::: INFORMATION GIVEN :::

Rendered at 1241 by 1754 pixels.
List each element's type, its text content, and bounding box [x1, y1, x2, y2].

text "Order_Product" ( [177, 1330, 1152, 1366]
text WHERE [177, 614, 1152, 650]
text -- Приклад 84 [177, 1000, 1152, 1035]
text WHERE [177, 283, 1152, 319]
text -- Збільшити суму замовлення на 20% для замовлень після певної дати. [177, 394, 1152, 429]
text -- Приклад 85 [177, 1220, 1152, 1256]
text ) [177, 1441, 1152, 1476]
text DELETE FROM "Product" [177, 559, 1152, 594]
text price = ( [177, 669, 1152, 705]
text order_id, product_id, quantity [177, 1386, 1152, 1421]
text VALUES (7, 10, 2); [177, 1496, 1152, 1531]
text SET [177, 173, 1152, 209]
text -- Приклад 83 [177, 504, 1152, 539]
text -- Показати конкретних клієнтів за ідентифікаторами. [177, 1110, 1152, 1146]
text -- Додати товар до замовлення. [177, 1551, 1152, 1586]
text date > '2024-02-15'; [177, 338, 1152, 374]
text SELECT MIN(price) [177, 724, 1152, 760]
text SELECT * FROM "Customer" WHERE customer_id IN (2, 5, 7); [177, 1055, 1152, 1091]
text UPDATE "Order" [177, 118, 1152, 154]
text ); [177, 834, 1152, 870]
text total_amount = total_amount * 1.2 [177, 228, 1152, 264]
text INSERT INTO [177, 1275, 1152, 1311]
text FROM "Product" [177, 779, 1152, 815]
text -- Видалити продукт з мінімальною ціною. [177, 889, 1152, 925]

:::

[WHAT YOU SHOULD DO]
The entries above are to be transcribed in full and without error.

[RESULT OF THE TASK]
Rendered at 1241 by 1754 pixels.
List each element's type, its text content, and bounding box [x1, y1, x2, y2].

text "Order_Product" ( [177, 1330, 1152, 1366]
text WHERE [177, 614, 1152, 650]
text -- Приклад 84 [177, 1000, 1152, 1035]
text WHERE [177, 283, 1152, 319]
text -- Збільшити суму замовлення на 20% для замовлень після певної дати. [177, 394, 1152, 429]
text -- Приклад 85 [177, 1220, 1152, 1256]
text ) [177, 1441, 1152, 1476]
text DELETE FROM "Product" [177, 559, 1152, 594]
text price = ( [177, 669, 1152, 705]
text order_id, product_id, quantity [177, 1386, 1152, 1421]
text VALUES (7, 10, 2); [177, 1496, 1152, 1531]
text SET [177, 173, 1152, 209]
text -- Приклад 83 [177, 504, 1152, 539]
text -- Показати конкретних клієнтів за ідентифікаторами. [177, 1110, 1152, 1146]
text -- Додати товар до замовлення. [177, 1551, 1152, 1586]
text date > '2024-02-15'; [177, 338, 1152, 374]
text SELECT MIN(price) [177, 724, 1152, 760]
text SELECT * FROM "Customer" WHERE customer_id IN (2, 5, 7); [177, 1055, 1152, 1091]
text UPDATE "Order" [177, 118, 1152, 154]
text ); [177, 834, 1152, 870]
text total_amount = total_amount * 1.2 [177, 228, 1152, 264]
text INSERT INTO [177, 1275, 1152, 1311]
text FROM "Product" [177, 779, 1152, 815]
text -- Видалити продукт з мінімальною ціною. [177, 889, 1152, 925]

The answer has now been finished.